Total per week ..................... = 4.57Kgms which is about 1/2KGm per day

It looks to me as though it is quite feasible to go 3 weeks on a full 13kgm
bottle.

If you used a hook up every day, only cooking would use gas in a modern van and I don't see why, if my figures are correct, you could not go 13
weeks before running out. 

I use my motorhome year round and in practice I use 2 X13Kgm bottles a year for about 100 away days but I mostly use hook ups which gives a consumption of about 1/4Kgm per day.

So without gas heating and a consumption of between 1/4 to 1/2 Kgms per day, a 12Kgm bottle would last between 48 to 24 days

peedee


----------



## sallytrafic (Jan 17, 2006)

What a good post from peedee :hello1:

I only take a 2.75kg camping gaz 907 but have room for a larger calor (not sure what size).
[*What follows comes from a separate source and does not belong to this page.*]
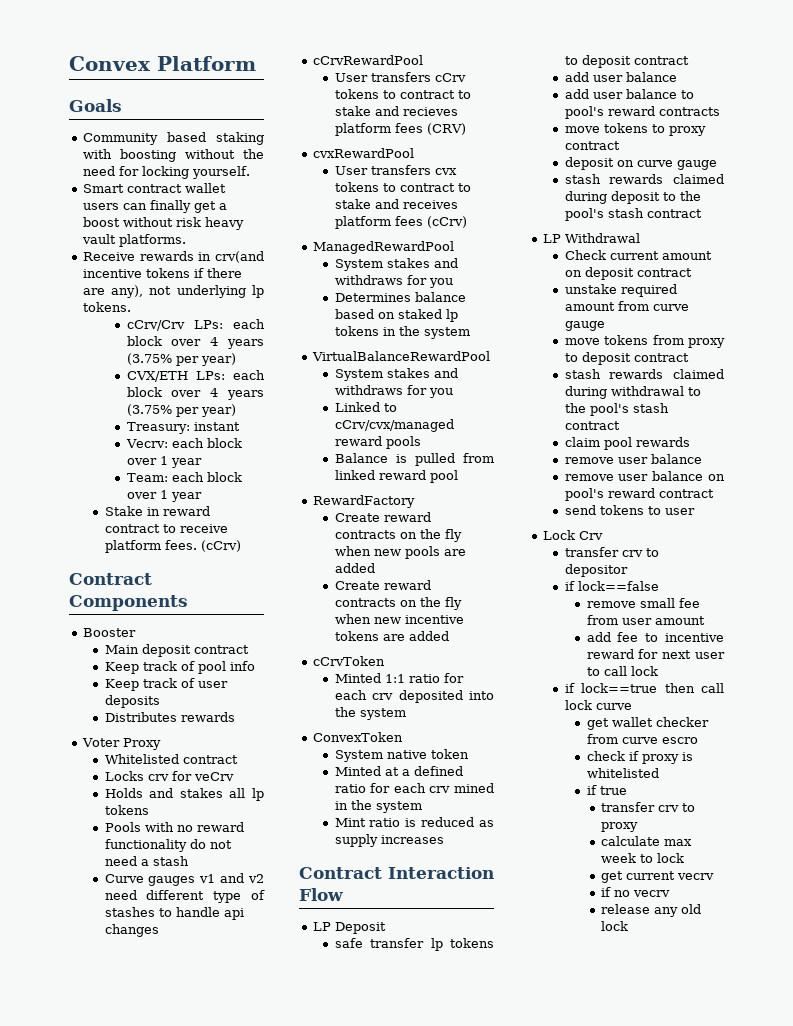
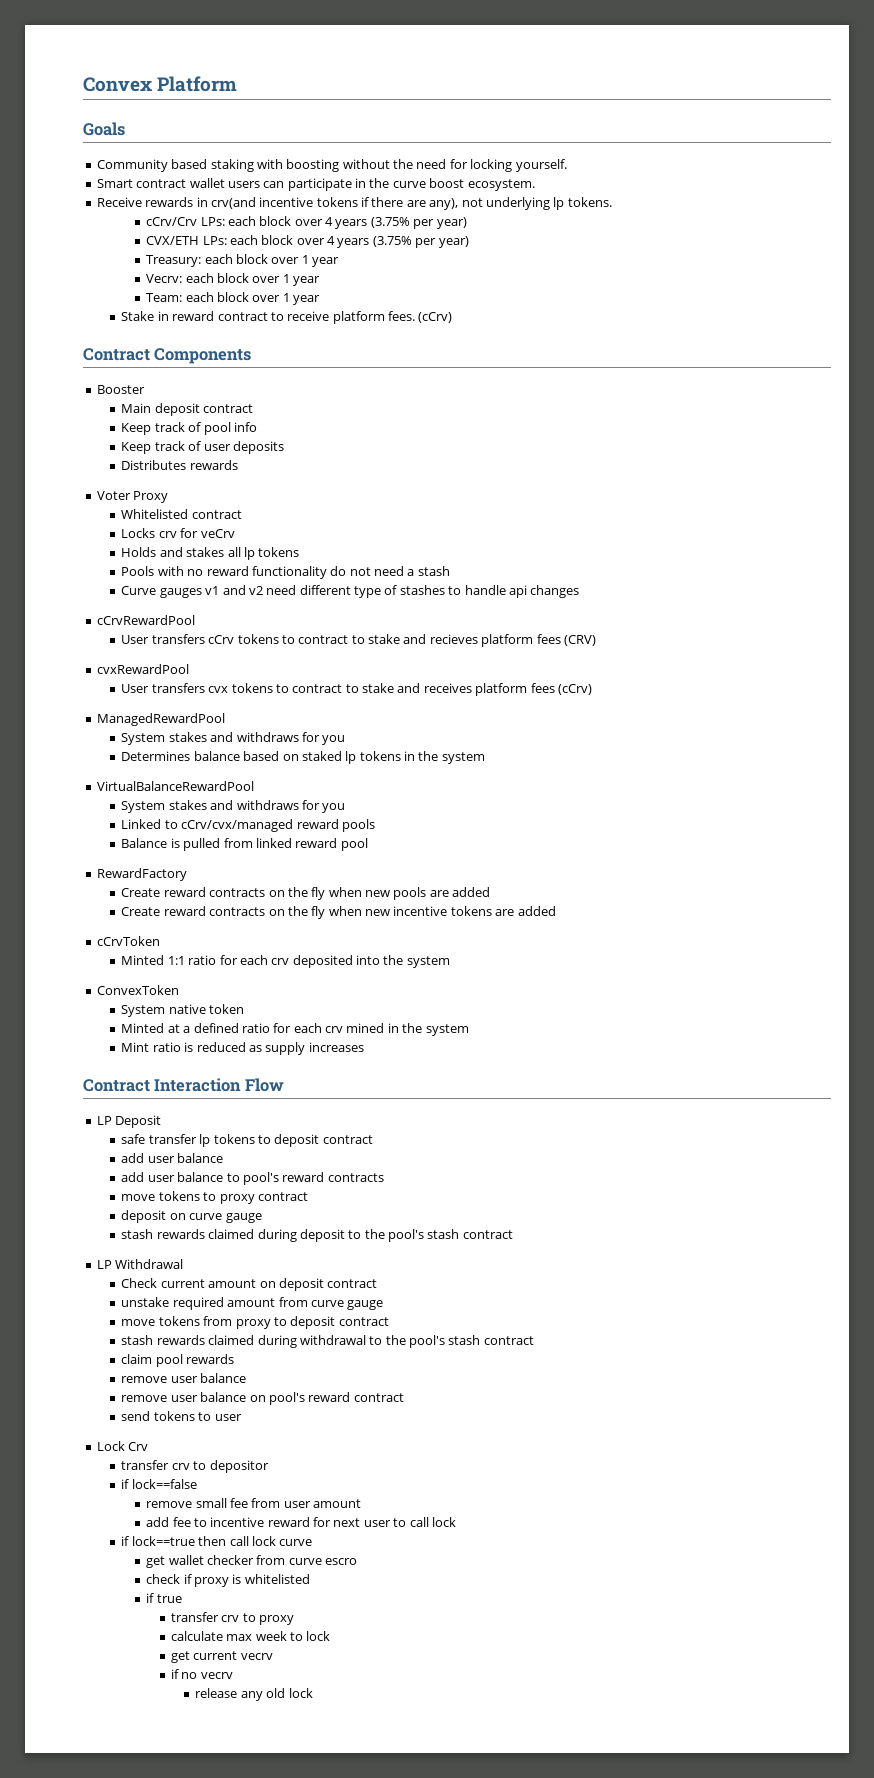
[149,200,227,213] [82,217,244,230] [81,234,186,247] finally get a boost without risk heavy vault platforms. -> [287,178,535,191] participate in the curve boost ecosystem.
[193,422,240,431] instant -> [204,254,339,267] each block over 1 year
As space is at a premium I have made a light weight shelf above the gas bottle which lets me store lots of useful things, when the bottle is getting low I carry the spare which means I take less useful things. I have noticed that its very easy to tell when the gas is about to run out by the effect on the grill - it goes from barely adequate to useless. 

Also at the last the flame gets very yellow and sooty. I think that as most people find that it runs out when the only thing on is the fridge then running out is producing much of the soot in your fridge combustion chamber and causing all those 'refuses to light threads'. Perhaps a case for auto change over.


Regards Frank


----------



## peedee (May 10, 2005)

I have just been browsing the calor gas site checking on bottle sizes and I noticed that calor will now loan you a bottle. For further information click HERE This might be of use to some MHF members?

peedee


----------



## 101316 (Oct 9, 2006)

My van came without a gas bottle so I got a "free" 13kg one from the local tip and exchanged it for a refill.
I would like to carry a spare but have no space for a large one. I thought of having one of the smaller bottles as backup but they didn't have any that size at the tip.
The girl at my camping shop informs me they are allowed to exchange a 13kg bottle for one of the smallers ones! Problem solved, I'll be calling at the tip again today 

Anyone doing this be sure to pickup a * Calor * empty. They arent' allowed to exchange the hundreds of other brands that the tip is loaded with; Altagas, Flogas et al.

The small bottle will only be used for emergency backup as £ per Kg they work out far more expensive.


----------



## tincan (Jul 31, 2006)

*Gas auto changeover*

great post by Peedee - just need to dust down abacus to figure out the different permutations. I called my local hardware shop and asked if i can use the 5kg butane from the caravan as a trade on a new 11 kg propane and they agreed will only have to pay for refill. Just need to figure autochangeover now - any ideas on sourcing?

See what I meant about Yorkshire folk being careful, using local tip as source of empties, well done Rawpower

TIA

Noel


----------